[Collected data]
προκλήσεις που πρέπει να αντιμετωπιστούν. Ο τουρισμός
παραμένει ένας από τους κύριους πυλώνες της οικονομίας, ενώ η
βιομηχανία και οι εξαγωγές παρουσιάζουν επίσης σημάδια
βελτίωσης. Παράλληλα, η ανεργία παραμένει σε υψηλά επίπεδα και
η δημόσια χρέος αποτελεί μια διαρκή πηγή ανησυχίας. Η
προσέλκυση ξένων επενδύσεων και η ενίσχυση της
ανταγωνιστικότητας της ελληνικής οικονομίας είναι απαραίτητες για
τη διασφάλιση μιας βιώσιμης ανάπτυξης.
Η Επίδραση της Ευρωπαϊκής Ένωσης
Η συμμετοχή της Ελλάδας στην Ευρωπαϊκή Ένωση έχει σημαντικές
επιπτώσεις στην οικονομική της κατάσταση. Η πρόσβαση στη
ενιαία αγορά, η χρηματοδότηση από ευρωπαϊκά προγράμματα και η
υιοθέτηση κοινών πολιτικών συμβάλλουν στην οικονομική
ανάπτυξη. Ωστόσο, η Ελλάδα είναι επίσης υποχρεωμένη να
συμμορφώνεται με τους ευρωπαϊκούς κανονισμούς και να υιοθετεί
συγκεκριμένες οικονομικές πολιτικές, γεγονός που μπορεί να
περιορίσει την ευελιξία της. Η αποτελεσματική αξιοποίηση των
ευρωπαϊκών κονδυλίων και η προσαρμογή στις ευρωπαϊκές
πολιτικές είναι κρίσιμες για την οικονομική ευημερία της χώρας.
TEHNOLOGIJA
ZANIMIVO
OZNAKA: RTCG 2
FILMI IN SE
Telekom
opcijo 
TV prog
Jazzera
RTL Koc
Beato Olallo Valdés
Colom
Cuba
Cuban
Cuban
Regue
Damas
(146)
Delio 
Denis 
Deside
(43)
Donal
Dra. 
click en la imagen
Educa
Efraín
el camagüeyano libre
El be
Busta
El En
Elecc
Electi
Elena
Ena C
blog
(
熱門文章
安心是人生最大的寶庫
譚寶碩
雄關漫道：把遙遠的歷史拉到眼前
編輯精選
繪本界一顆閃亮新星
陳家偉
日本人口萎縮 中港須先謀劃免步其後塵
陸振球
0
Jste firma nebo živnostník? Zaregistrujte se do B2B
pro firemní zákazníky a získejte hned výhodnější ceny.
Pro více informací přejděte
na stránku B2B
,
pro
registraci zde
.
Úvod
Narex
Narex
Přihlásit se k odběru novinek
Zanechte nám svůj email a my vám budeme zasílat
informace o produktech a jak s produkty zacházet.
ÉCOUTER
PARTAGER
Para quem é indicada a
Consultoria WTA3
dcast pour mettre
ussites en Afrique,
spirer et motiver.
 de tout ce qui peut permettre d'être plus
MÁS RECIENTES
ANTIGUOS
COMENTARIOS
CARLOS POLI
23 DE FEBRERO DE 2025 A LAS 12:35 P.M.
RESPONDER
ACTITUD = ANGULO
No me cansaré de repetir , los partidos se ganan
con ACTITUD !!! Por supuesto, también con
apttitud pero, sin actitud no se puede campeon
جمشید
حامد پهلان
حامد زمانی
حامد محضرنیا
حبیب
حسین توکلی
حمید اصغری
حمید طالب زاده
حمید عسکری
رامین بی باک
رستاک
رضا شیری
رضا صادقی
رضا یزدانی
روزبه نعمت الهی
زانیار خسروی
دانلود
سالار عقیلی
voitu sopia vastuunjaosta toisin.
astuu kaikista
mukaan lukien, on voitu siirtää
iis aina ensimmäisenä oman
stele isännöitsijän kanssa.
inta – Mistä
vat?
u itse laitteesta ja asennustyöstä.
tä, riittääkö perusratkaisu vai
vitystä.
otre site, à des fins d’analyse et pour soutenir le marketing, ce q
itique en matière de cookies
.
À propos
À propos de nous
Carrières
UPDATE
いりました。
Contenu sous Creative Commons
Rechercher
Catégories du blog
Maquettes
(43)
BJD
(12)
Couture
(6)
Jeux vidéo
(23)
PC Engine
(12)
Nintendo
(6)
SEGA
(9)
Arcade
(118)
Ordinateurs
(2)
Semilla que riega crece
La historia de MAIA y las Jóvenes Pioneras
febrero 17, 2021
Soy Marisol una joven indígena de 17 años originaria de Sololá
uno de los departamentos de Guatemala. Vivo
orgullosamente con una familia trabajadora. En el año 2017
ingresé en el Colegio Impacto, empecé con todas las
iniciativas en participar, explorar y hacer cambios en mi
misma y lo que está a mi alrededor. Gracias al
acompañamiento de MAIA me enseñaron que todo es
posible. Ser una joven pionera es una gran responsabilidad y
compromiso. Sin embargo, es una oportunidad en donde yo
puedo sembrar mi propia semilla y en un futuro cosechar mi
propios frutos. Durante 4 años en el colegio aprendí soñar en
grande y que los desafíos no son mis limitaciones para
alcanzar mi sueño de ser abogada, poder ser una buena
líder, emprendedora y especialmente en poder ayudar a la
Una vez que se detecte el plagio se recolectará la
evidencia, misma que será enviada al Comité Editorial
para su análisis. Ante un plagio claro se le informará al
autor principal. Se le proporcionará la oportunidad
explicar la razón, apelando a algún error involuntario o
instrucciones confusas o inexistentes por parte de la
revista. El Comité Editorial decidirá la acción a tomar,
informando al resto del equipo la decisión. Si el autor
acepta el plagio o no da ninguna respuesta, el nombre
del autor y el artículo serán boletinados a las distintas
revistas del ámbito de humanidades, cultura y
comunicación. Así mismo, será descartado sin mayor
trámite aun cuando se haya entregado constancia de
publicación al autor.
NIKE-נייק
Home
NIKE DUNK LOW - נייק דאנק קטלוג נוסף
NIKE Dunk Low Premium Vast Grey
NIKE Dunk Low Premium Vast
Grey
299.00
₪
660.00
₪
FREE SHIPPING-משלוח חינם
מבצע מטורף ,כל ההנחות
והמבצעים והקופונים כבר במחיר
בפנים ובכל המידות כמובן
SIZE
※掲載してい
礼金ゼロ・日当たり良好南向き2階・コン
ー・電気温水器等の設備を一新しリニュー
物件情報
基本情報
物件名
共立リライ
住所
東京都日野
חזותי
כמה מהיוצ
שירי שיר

| Job |
Locate and copy each line in the data above that includes the word "Grey".

| Solution to the exercise |
NIKE Dunk Low Premium Vast Grey
Grey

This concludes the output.